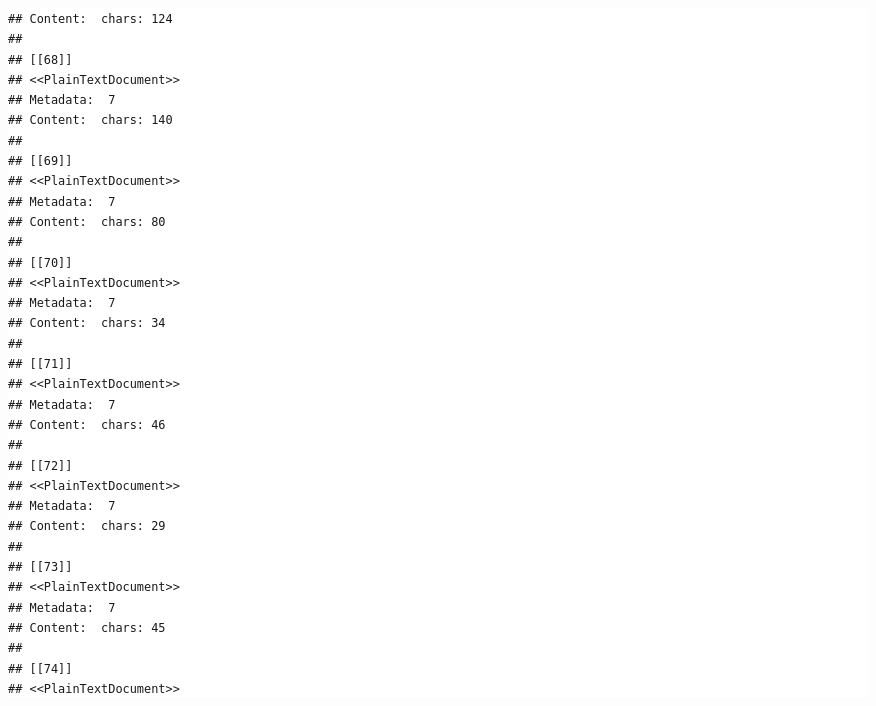     ## Content:  chars: 124
    ## 
    ## [[68]]
    ## <<PlainTextDocument>>
    ## Metadata:  7
    ## Content:  chars: 140
    ## 
    ## [[69]]
    ## <<PlainTextDocument>>
    ## Metadata:  7
    ## Content:  chars: 80
    ## 
    ## [[70]]
    ## <<PlainTextDocument>>
    ## Metadata:  7
    ## Content:  chars: 34
    ## 
    ## [[71]]
    ## <<PlainTextDocument>>
    ## Metadata:  7
    ## Content:  chars: 46
    ## 
    ## [[72]]
    ## <<PlainTextDocument>>
    ## Metadata:  7
    ## Content:  chars: 29
    ## 
    ## [[73]]
    ## <<PlainTextDocument>>
    ## Metadata:  7
    ## Content:  chars: 45
    ## 
    ## [[74]]
    ## <<PlainTextDocument>>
────────────────
The task: Turn the lines of every row above into a JSON list of strings, one string per line, leaving out blank lines and the pictures.

Written response:
[
  "     ## Content:  chars: 124",
  "    ## ",
  "    ## [[68]]",
  "    ## <<PlainTextDocument>>",
  "    ## Metadata:  7",
  "    ## Content:  chars: 140",
  "    ## ",
  "    ## [[69]]",
  "    ## <<PlainTextDocument>>",
  "    ## Metadata:  7",
  "    ## Content:  chars: 80",
  "    ## ",
  "    ## [[70]]",
  "    ## <<PlainTextDocument>>",
  "    ## Metadata:  7",
  "    ## Content:  chars: 34",
  "    ## ",
  "    ## [[71]]",
  "    ## <<PlainTextDocument>>",
  "    ## Metadata:  7",
  "    ## Content:  chars: 46",
  "    ## ",
  "    ## [[72]]",
  "    ## <<PlainTextDocument>>",
  "    ## Metadata:  7",
  "    ## Content:  chars: 29",
  "    ## ",
  "    ## [[73]]",
  "    ## <<PlainTextDocument>>",
  "    ## Metadata:  7",
  "    ## Content:  chars: 45",
  "    ## ",
  "    ## [[74]]",
  "    ## <<PlainTextDocument>>"
]